Está cumpliéndose medio siglo de la aparición de Rayuela, la célebre novela de Julio Cortázar. Es de esperarse que de aquí a 2014, cuando se festeje el centenario del autor y se conmemoren los treinta años de su muerte, estemos encontrándonoslo continuamente en toda suerte de recordaciones, homenajes, relecturas y reediciones —en concreto, está lanzándose ahora mismo una edición conmemorativa de esta novela, aderezada por un apéndice donde Cortázar cuenta cómo la escribió y por un mapa del París que se recorre a través de ella, y dentro de unos meses aparecerá el volumen Clases de literatura, con las lecciones que el escritor dio en Berkeley en 1980. Lo cierto es que las efemérides no hacen falta para garantizar la perdurabilidad de la presencia de Cortázar entre sus lectores de siempre ni su descubrimiento por parte de los nuevos lectores: su obra, y en particular esta novela, es afín a la de otros autores que, por las posibilidades inauditas que revelan, tienen cierto carácter iniciático por el cual se refrendan incesantemente en la atención de las nuevas generaciones (Herman Hesse, se me ocurre, o Edgar Allan Poe, a quien el argentino veneraba; o, más cerca de estos tiempos, David Foster Wallace o Roberto Bolaño… aunque en este caso yo encuentro mucho más de ingenuidad y de malentendidos: ya en cincuenta años se podrá ver).

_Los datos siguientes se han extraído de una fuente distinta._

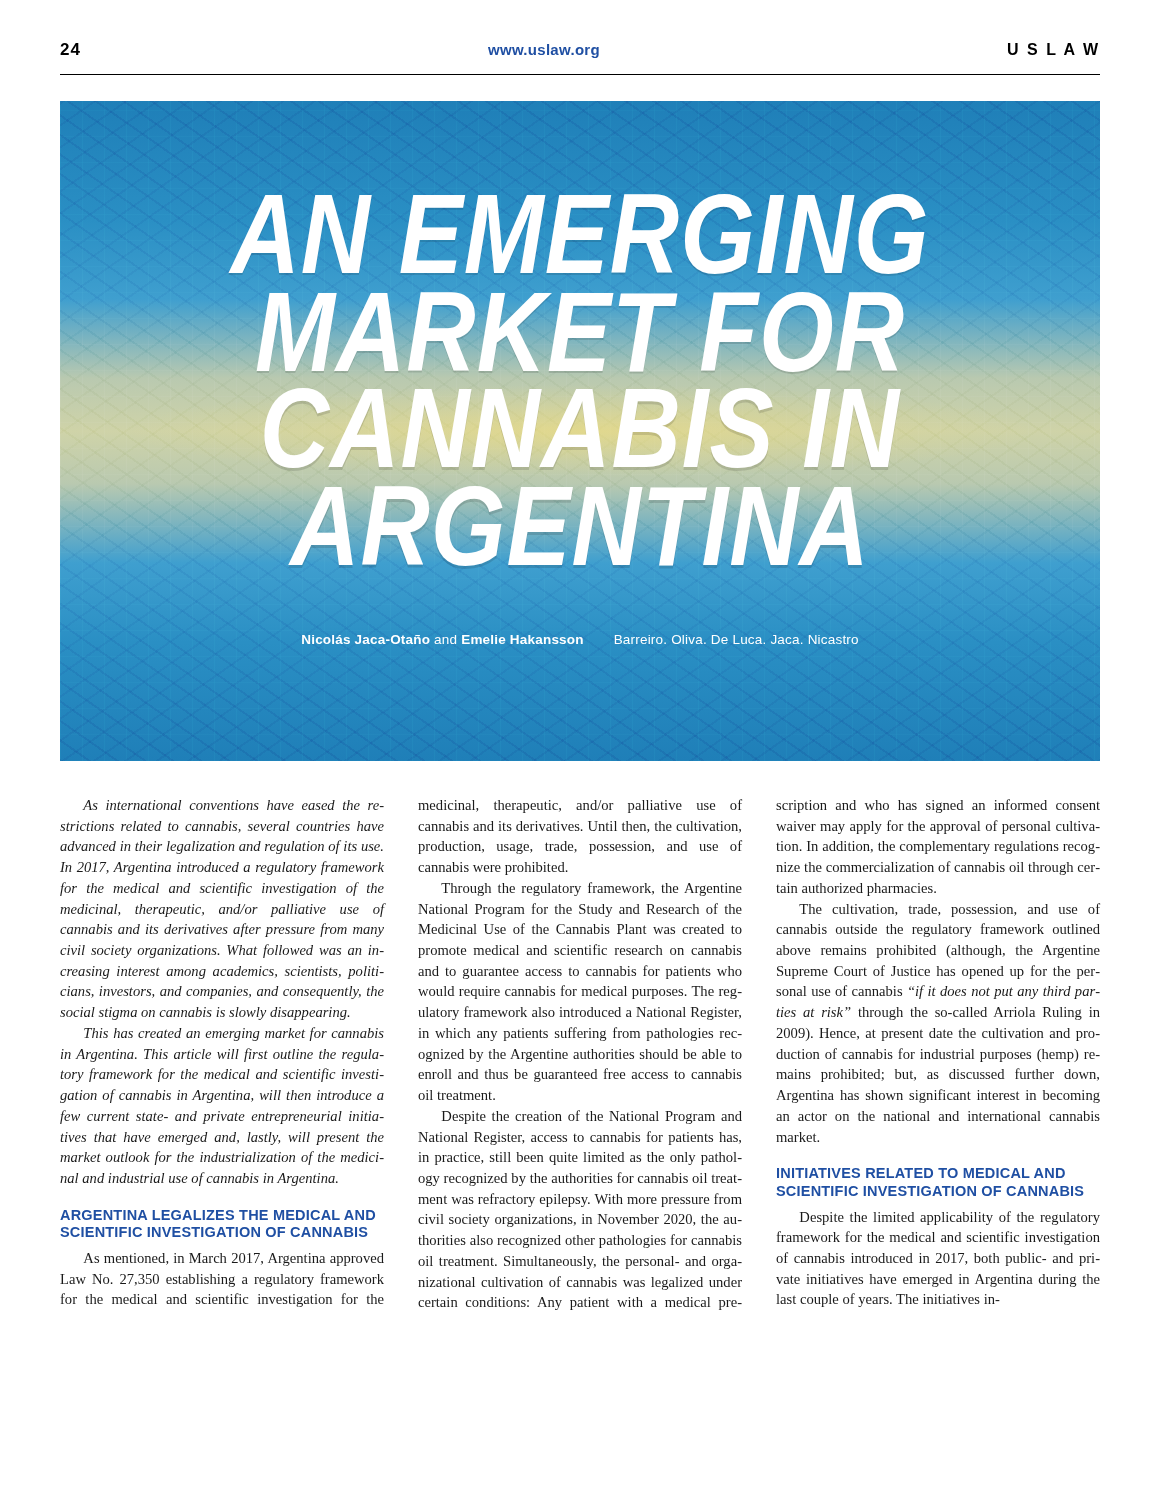24
www.uslaw.org
U S L A W
An Emerging Market for Cannabis in Argentina
Nicolás Jaca-Otaño and Emelie Hakansson Barreiro. Oliva. De Luca. Jaca. Nicastro
As international conventions have eased the restrictions related to cannabis, several countries have advanced in their legalization and regulation of its use. In 2017, Argentina introduced a regulatory framework for the medical and scientific investigation of the medicinal, therapeutic, and/or palliative use of cannabis and its derivatives after pressure from many civil society organizations. What followed was an increasing interest among academics, scientists, politicians, investors, and companies, and consequently, the social stigma on cannabis is slowly disappearing.
This has created an emerging market for cannabis in Argentina. This article will first outline the regulatory framework for the medical and scientific investigation of cannabis in Argentina, will then introduce a few current state- and private entrepreneurial initiatives that have emerged and, lastly, will present the market outlook for the industrialization of the medicinal and industrial use of cannabis in Argentina.
Argentina legalizes the medical and scientific investigation of cannabis
As mentioned, in March 2017, Argentina approved Law No. 27,350 establishing a regulatory framework for the medical and scientific investigation for the medicinal, therapeutic, and/or palliative use of cannabis and its derivatives. Until then, the cultivation, production, usage, trade, possession, and use of cannabis were prohibited.
Through the regulatory framework, the Argentine National Program for the Study and Research of the Medicinal Use of the Cannabis Plant was created to promote medical and scientific research on cannabis and to guarantee access to cannabis for patients who would require cannabis for medical purposes. The regulatory framework also introduced a National Register, in which any patients suffering from pathologies recognized by the Argentine authorities should be able to enroll and thus be guaranteed free access to cannabis oil treatment.
Despite the creation of the National Program and National Register, access to cannabis for patients has, in practice, still been quite limited as the only pathology recognized by the authorities for cannabis oil treatment was refractory epilepsy. With more pressure from civil society organizations, in November 2020, the authorities also recognized other pathologies for cannabis oil treatment. Simultaneously, the personal- and organizational cultivation of cannabis was legalized under certain conditions: Any patient with a medical prescription and who has signed an informed consent waiver may apply for the approval of personal cultivation. In addition, the complementary regulations recognize the commercialization of cannabis oil through certain authorized pharmacies.
The cultivation, trade, possession, and use of cannabis outside the regulatory framework outlined above remains prohibited (although, the Argentine Supreme Court of Justice has opened up for the personal use of cannabis “if it does not put any third parties at risk” through the so-called Arriola Ruling in 2009). Hence, at present date the cultivation and production of cannabis for industrial purposes (hemp) remains prohibited; but, as discussed further down, Argentina has shown significant interest in becoming an actor on the national and international cannabis market.
Initiatives related to medical and scientific investigation of cannabis
Despite the limited applicability of the regulatory framework for the medical and scientific investigation of cannabis introduced in 2017, both public- and private initiatives have emerged in Argentina during the last couple of years. The initiatives in-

Creo que debí leer Rayuela en la prepa porque me habrá parecido inevitable: en los comienzos de la vida de un lector, por lo general, queda aún lejos el principio de suspicacia por el que más tarde se puede llegar a eludir sistemáticamente (o a considerarlo con reservas) cuanto viene anunciado por su propia fama. Retengo, sí, la figuración borrosa de mi acceso a una forma de narrar inesperada, distanciada de las más convencionales —y todavía escasas— que había conocido, y ya por eso atractiva, aunque no pueda decir que fascinante: quizás tanto París y tanto amor desventurado y tanto jazz y tanta gente de conductas disparatadas y arrebatos y escepticismos y tanto fervor artístico, por alguna razón, no llegaron a convertirme en un partidario irrestricto (como creo que ocurre con muchos lectores de Cortázar, que se vuelven devotos por motivos predominantemente sentimentales). Luego di con los cuentos, y Bestiario sí se me volvió indispensable, lo mismo que Final del juego —mucho más tarde, por fin, llegué a la que para mí es la sección más rica de la obra cortazariana, la de los libros misceláneos en los que predomina el ensayo: los dos volúmenes de Último round y La vuelta al día en ochenta mundos.
¿Rayuela necesariamente tiene que ser una lectura de juventud, y, al haber dejado ésta atrás, uno se ha perdido irremisiblemente de un acontecimiento decisivo de proponerse releerla? Confío en que no sea así; también confío en que la memoria desfigura la experiencia, para mal o para bien, y por ello seguramente valdrá la pena aprovechar esta ocasión de relectura —ahora que ya no es inevitable.
Publicado en la columna «La menor importancia», en Mural, el jueves 27 de junio de 2013.